At the outset of this column I mentioned I am not surprised by the spiritual capitulation of the leader of the Anglican Church. Since the 1930s many in the church's leadership have been classic appeasers. They appeased the fascists. Why would we not expect them to appease religious fascists?

It is true that as World War II recedes into the mists of time, almost all big-hearted progressives or liberals (or whatever self-congratulatory term they apply to themselves) denounce Nazism and fascism with the utmost ardor. Yet when these odious movements were on the rise, many among the British elite cautioned prudence in dealing with them and some actually admired them including members of the royal family and, of course, clerics in the Anglican Church.

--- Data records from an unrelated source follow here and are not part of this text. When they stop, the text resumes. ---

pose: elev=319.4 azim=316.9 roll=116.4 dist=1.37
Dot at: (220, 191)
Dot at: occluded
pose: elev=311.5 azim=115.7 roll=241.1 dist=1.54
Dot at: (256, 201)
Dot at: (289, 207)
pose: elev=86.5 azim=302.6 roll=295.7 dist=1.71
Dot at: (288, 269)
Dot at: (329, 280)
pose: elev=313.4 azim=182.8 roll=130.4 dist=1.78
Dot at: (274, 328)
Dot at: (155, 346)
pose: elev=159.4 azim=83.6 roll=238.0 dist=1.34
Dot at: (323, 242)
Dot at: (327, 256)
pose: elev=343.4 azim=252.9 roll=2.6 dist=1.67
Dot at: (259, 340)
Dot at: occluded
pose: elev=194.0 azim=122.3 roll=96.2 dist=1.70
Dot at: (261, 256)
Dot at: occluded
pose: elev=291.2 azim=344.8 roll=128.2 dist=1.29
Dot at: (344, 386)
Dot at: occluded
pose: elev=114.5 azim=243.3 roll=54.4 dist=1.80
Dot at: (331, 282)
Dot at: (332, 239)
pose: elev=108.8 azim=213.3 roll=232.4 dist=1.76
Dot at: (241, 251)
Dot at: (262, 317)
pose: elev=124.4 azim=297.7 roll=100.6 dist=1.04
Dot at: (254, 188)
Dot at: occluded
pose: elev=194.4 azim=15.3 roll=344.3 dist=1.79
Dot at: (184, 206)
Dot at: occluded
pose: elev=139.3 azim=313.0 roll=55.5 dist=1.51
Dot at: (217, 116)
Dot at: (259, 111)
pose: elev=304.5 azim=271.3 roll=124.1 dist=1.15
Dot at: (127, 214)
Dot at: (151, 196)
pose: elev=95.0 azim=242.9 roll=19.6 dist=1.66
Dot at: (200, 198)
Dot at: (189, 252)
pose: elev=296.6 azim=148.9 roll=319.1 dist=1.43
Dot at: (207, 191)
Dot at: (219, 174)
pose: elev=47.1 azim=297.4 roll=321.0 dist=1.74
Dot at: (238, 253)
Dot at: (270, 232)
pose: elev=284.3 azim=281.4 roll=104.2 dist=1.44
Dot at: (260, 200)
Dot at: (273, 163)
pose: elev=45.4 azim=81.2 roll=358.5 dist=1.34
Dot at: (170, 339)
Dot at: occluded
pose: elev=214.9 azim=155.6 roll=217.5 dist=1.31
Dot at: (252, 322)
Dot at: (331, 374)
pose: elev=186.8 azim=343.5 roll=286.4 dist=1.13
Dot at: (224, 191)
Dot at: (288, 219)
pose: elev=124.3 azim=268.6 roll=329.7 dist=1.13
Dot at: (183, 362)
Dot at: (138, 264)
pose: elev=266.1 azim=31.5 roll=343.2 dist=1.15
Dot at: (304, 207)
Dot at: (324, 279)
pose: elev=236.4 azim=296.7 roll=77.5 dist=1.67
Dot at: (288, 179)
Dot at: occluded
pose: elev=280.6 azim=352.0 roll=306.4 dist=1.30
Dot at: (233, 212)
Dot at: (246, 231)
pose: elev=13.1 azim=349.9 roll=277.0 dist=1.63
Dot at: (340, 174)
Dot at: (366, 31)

The recent inclination of people like Archbishop Williams to appease anti-democratic concoctions such as Shariah law might move the real defenders of democracy among us to contemplate what causes this appeasement. It is not tolerance. Archbishop Williams would not tolerate most forms of bigotry, yet he tolerates the religious bigotry and authoritarianism of Shariah. Why? It is because he is, as were his antecedents who appeased Hitler, a coward. He is afraid of rousing himself from the comforts of his London manse to oppose even those who hate him. He calculates that someone else will do the job or that the threat will subside. Yet there is, I suspect, another more subtle cause for his appeasement.

The bien pensant of Archbishop Williams' variety have lived in a self-contained society for the morally superior for several generations. They do not like their fellow countrymen who are not a part of that society. In a word, they do not like conservatives and others who, like conservatives, resist threats to Britain. We have the same sort of appeasers here. In both countries these self-regarding poseurs would rather proclaim tolerance toward those who hate our countries than work with the rest of us to defend our way of life. Have a lovely time at the mosque, archbishop.

R. Emmett Tyrrell Jr. is founder and editor in chief of the American Spectator, a contributing editor to the New York Sun and an adjunct scholar at the Hudson Institute. His book "The Clinton Crack-Up: The Boy President's Life After the White House" was recently published by Thomas Nelson.